Steps to Begin With Cryptocurrency in India

Cryptocurrency has offered a new chance to invest and earn decent returns. It has gained massive popularity in recent years. The question remains on if cryptocurrency is legal in India. But, If you want to invest in cryptocurrency, we have listed the following steps to enable you to begin trading. 

Step 1: Choose a Crypto Exchange

As there is no crypto regulation in India, there is no fixed structure in terms of trading. But, you can use crypto exchanges' platforms to buy and sell digital currency. Some renowned cryptocurrency exchanges are UnoCoin, CoinDCX, WazirX, etc. 

Step 2: Open a Trading Account 

Next, you must open a trading account at your chosen crypto exchange, just like the one at the bank. For registration, that crypto exchange will verify your credentials, investment amount, and available coins for trading. 

You must share the KYC (Know Your Customer) data and choose a payment option. In this step, one has to submit some verification documents and Residential proofs. 

Step 3: Add money to your Account

Once you have opened an account, you need to transfer money into the trading account to purchase cryptocurrency. It can be done online through the bank account, where you will have to link them. 

Step 4: Buying and Investing in Cryptocurrency

In the next step, you can choose the coins you want to invest in. Some leading choices are Bitcoin, Ethereum, Cardano, Binance Coin, and Tether.

Step 5: Store your Cryptocurrency 

Storing cryptocurrency is a vital part of making the purchase. Since it doesn't have formal institutional backing, there is the uncertainty of Hacking. Consequently, it's crucial to store the Account's codes and other assets safely. It is recommended to keep the purchased coins in a crypto wallet. 

Step 6: Make a Strategy 

It is essential to make a great strategy to earn profits for investments. You can analyze the market, consult experts and get valuable opinions before increasing your investment. It is advisable to begin with minor investments and study the market carefully. 

Things You Can Buy With Cryptocurrency

A big concern in cryptocurrency trading is what are the things one can buy apart from cryptocurrency exchanges. The renowned companies of Microsoft, Shopify, and Wikipedia accept bitcoin payments.

You can get flight tickets from Virgin Galactic for touring space from bitcoins. The famous car dealer of Lamborghini in the USA accepts payment in cryptocurrency. Some performing artists in the west accept cryptocurrency payments for their concerts. 

Despite the question of cryptocurrency being legal in India, it is gradually accepting the idea of legal payment methods.

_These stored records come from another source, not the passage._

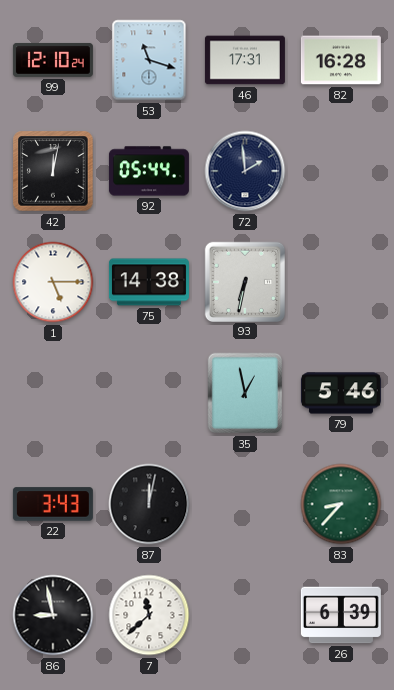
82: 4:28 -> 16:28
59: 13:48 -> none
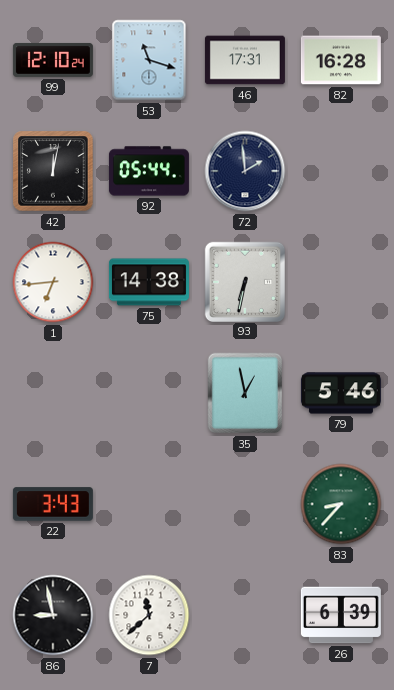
1: 5:15 -> 6:44
87: 12:02 -> none
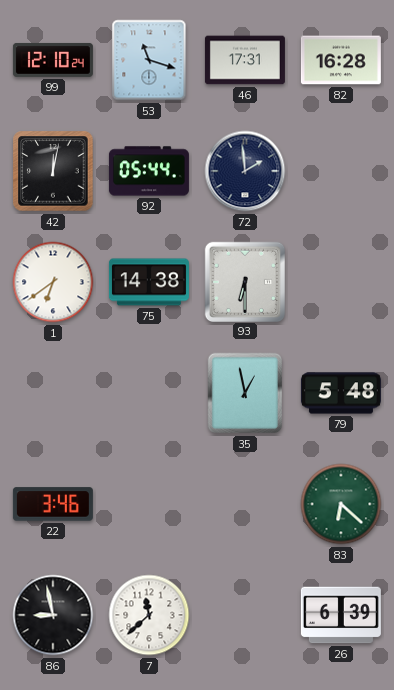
1: 6:44 -> 6:39
93: 6:32 -> 6:30
79: 5:46 -> 5:48
22: 3:43 -> 3:46
83: 8:37 -> 6:22
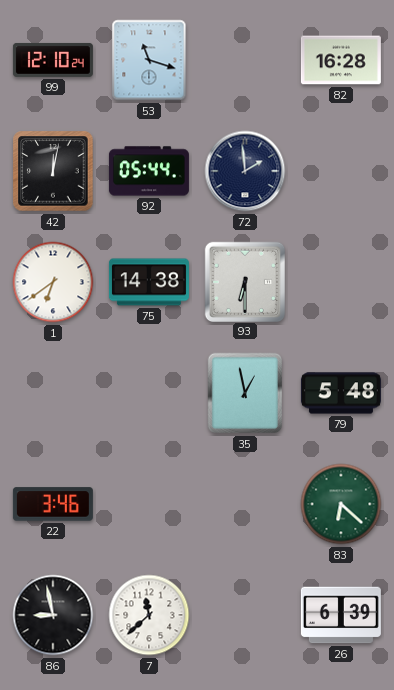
46: 17:31 -> none
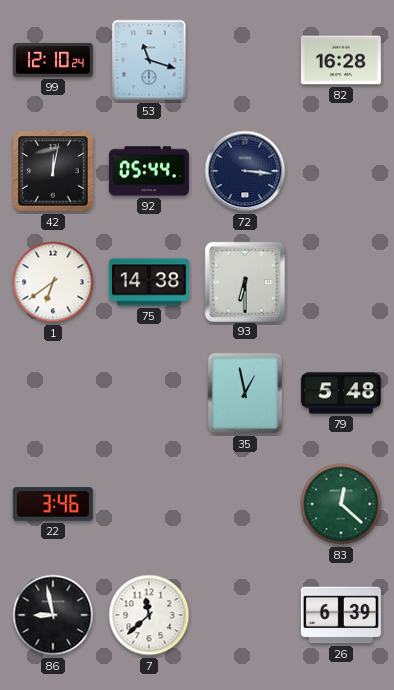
72: 1:59 -> 3:16
83: 6:22 -> 12:22
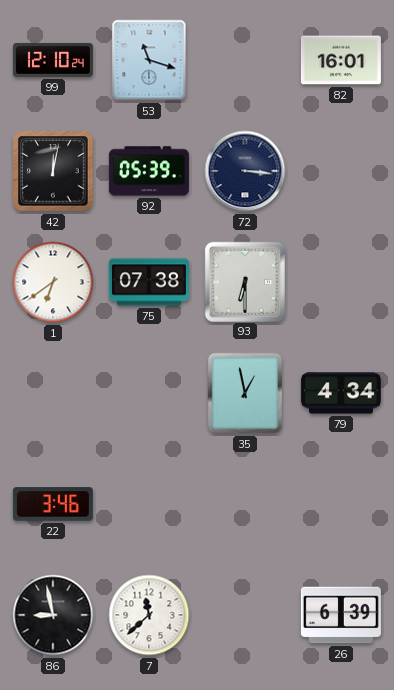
82: 16:28 -> 16:01
92: 05:44 -> 05:39
75: 14:38 -> 07:38
79: 5:48 -> 4:34
83: 12:22 -> none
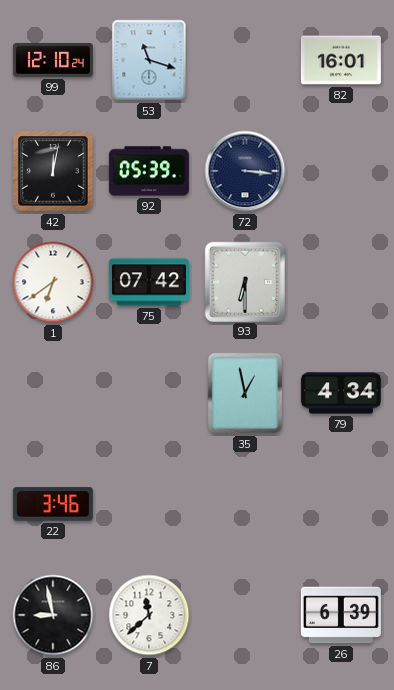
75: 07:38 -> 07:42
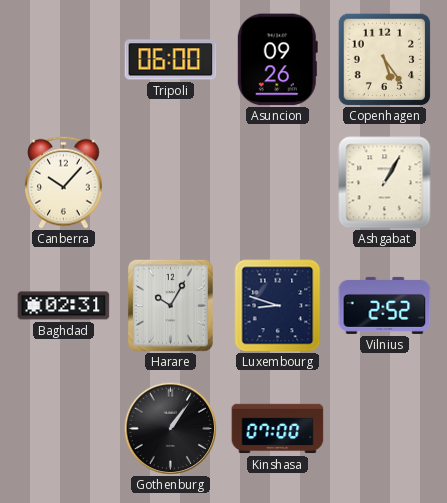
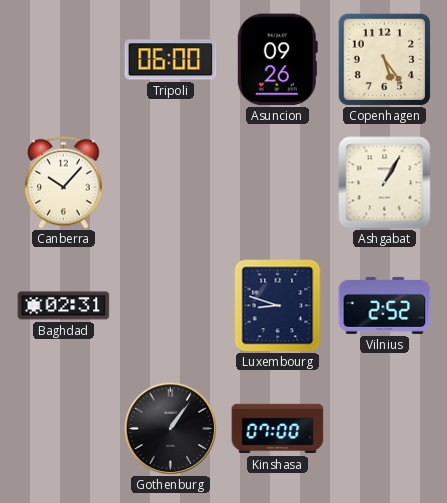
Harare: 10:05 -> none
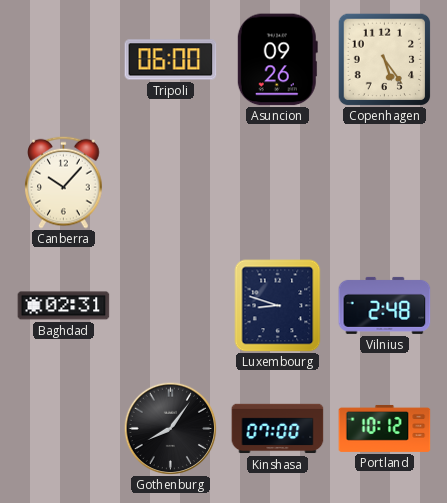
Ashgabat: 1:05 -> none
Vilnius: 2:52 -> 2:48
Gothenburg: 1:06 -> 8:06
Portland: none -> 10:12
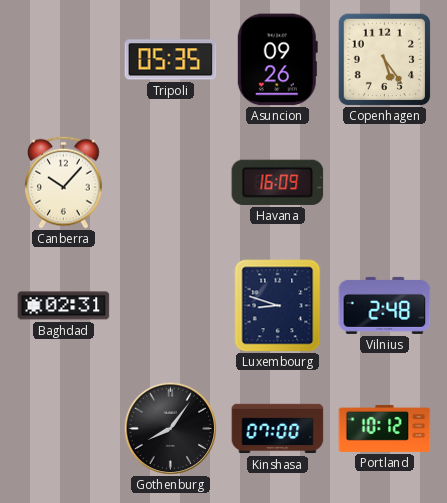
Tripoli: 06:00 -> 05:35
Havana: none -> 16:09
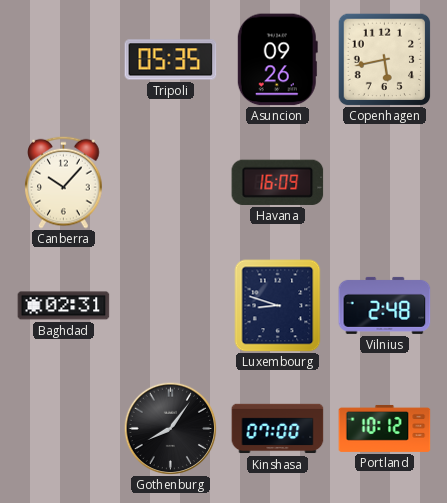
Copenhagen: 5:24 -> 5:43
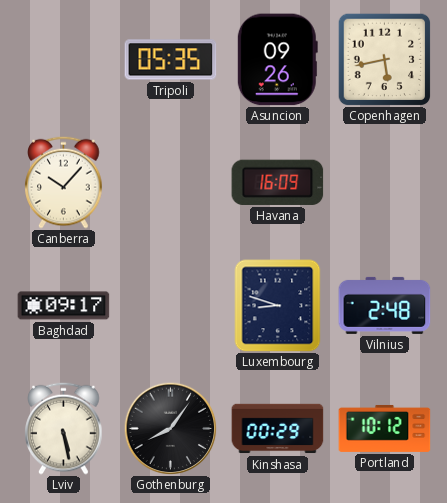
Baghdad: 02:31 -> 09:17
Lviv: none -> 5:28
Kinshasa: 07:00 -> 00:29
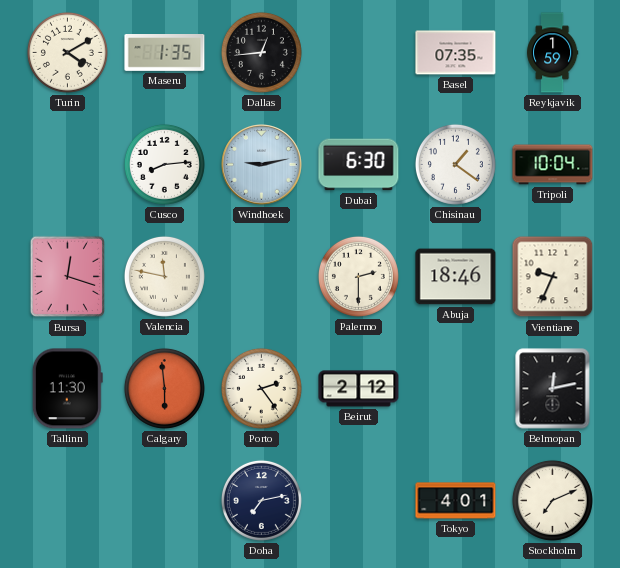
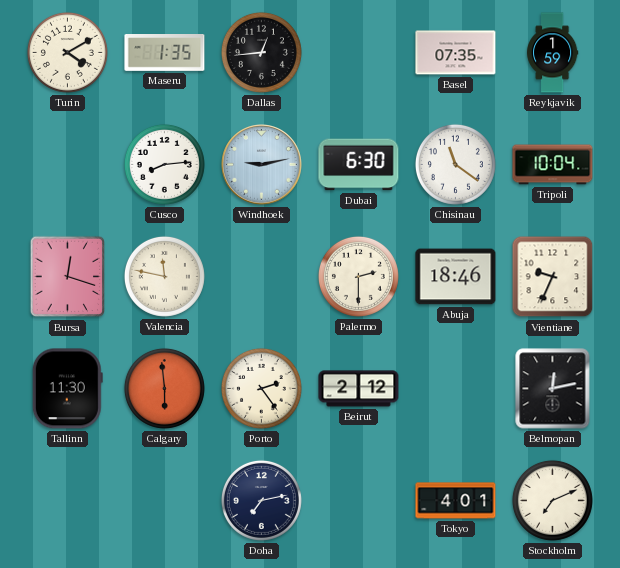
Chisinau: 1:21 -> 11:21
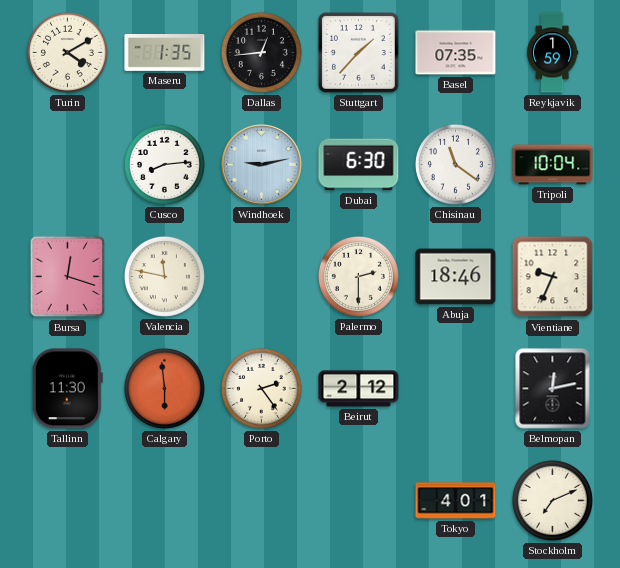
Stuttgart: none -> 1:37
Doha: 7:13 -> none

A bitcoin trading site named Unocoin allows users to buy vouchers from nearly 90 different brands using bitcoins.

People can make retail purchases like Burger King and Pizza Hut in Venezuela. Multinational food chains like Subway and Pizza Hut accept bitcoin payments in many countries. 

Many online platforms have some particular vouchers. Those vouchers can be used to buy things using cryptocurrency. So, as the number of cryptocurrency users increases worldwide, the number of companies that accept it will also increase.  

In short, you can purchase furnishings, pizza, fast food, socks, sweets, event tickets, vacations, electronic devices, television services, movie tickets, and more from specific global brands. 

Summing up

Cryptocurrency is a digital currency without any central or third-party authority like banks or governments. It is used in investments and purchases. However, it's a volatile market, and one must get complete information about the cryptocurrency market before making any investments.

As far as India is concerned, the question remains of whether cryptocurrency is legal in India; there is suspicion. The government intends to bring laws over it but has not presented any of them in parliament. So, the legal status of cryptocurrency in India Is still hanging in. 

Several merchants around the world now accept cryptocurrency as a method of payment which has given a boost to cryptocurrency in modern times. Using a crypto wallet is as easy as using Google pay or Apple pay to make payments.

Furthermore, cryptocurrency indeed has a bigger future than these online payment platforms as it will be a part of the growing technology like blockchain management and metaverse.